* TASK ITEM *
What you return must match the records word for word, except that images are dropped.

* RECORDS FOR PROCESSING *

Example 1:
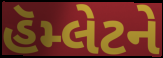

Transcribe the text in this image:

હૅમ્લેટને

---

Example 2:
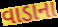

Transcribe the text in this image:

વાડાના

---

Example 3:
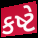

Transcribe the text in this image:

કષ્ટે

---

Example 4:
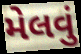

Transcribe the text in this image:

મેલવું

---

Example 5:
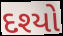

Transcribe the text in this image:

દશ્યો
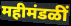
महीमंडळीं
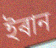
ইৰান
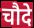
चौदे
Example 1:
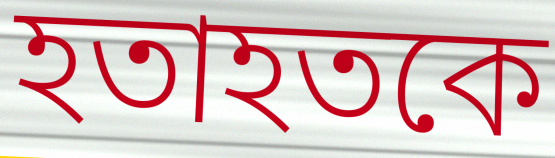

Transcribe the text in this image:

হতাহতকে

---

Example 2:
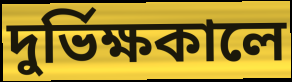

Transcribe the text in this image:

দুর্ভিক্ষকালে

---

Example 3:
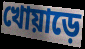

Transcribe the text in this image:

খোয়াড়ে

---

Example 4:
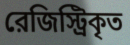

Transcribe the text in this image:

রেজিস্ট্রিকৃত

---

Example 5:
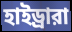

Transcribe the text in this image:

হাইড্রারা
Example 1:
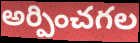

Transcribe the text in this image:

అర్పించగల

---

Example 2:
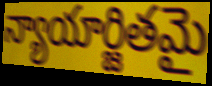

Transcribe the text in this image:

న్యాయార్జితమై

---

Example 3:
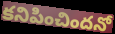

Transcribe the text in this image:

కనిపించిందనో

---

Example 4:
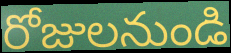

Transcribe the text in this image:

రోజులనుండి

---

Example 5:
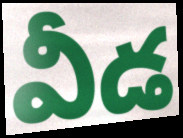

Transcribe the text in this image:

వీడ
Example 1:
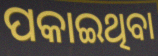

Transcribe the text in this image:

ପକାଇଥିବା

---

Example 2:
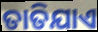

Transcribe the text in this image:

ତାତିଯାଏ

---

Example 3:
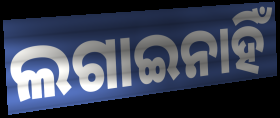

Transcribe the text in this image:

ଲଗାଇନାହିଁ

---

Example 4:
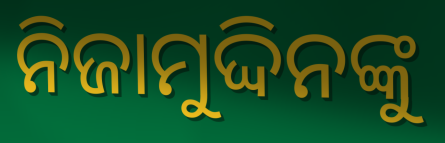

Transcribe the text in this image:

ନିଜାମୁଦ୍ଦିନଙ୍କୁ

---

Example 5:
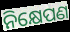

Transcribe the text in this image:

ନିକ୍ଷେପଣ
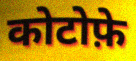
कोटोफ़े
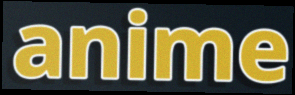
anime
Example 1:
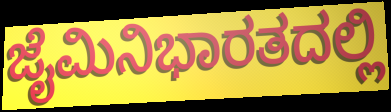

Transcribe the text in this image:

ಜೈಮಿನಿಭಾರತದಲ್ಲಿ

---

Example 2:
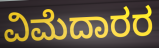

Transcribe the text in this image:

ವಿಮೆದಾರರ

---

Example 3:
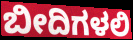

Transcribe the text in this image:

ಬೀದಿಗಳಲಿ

* ANSWER BOX *
Example 1:

Transcribe the text in this image:

હૅમ્લેટને

---

Example 2:

Transcribe the text in this image:

વાડાના

---

Example 3:

Transcribe the text in this image:

કષ્ટે

---

Example 4:

Transcribe the text in this image:

મેલવું

---

Example 5:

Transcribe the text in this image:

દશ્યો
महीमंडळीं
ইৰান
चौदे
Example 1:

Transcribe the text in this image:

হতাহতকে

---

Example 2:

Transcribe the text in this image:

দুর্ভিক্ষকালে

---

Example 3:

Transcribe the text in this image:

খোয়াড়ে

---

Example 4:

Transcribe the text in this image:

রেজিস্ট্রিকৃত

---

Example 5:

Transcribe the text in this image:

হাইড্রারা
Example 1:

Transcribe the text in this image:

అర్పించగల

---

Example 2:

Transcribe the text in this image:

న్యాయార్జితమై

---

Example 3:

Transcribe the text in this image:

కనిపించిందనో

---

Example 4:

Transcribe the text in this image:

రోజులనుండి

---

Example 5:

Transcribe the text in this image:

వీడ
Example 1:

Transcribe the text in this image:

ପକାଇଥିବା

---

Example 2:

Transcribe the text in this image:

ତାତିଯାଏ

---

Example 3:

Transcribe the text in this image:

ଲଗାଇନାହିଁ

---

Example 4:

Transcribe the text in this image:

ନିଜାମୁଦ୍ଦିନଙ୍କୁ

---

Example 5:

Transcribe the text in this image:

ନିକ୍ଷେପଣ
कोटोफ़े
anime
Example 1:

Transcribe the text in this image:

ಜೈಮಿನಿಭಾರತದಲ್ಲಿ

---

Example 2:

Transcribe the text in this image:

ವಿಮೆದಾರರ

---

Example 3:

Transcribe the text in this image:

ಬೀದಿಗಳಲಿ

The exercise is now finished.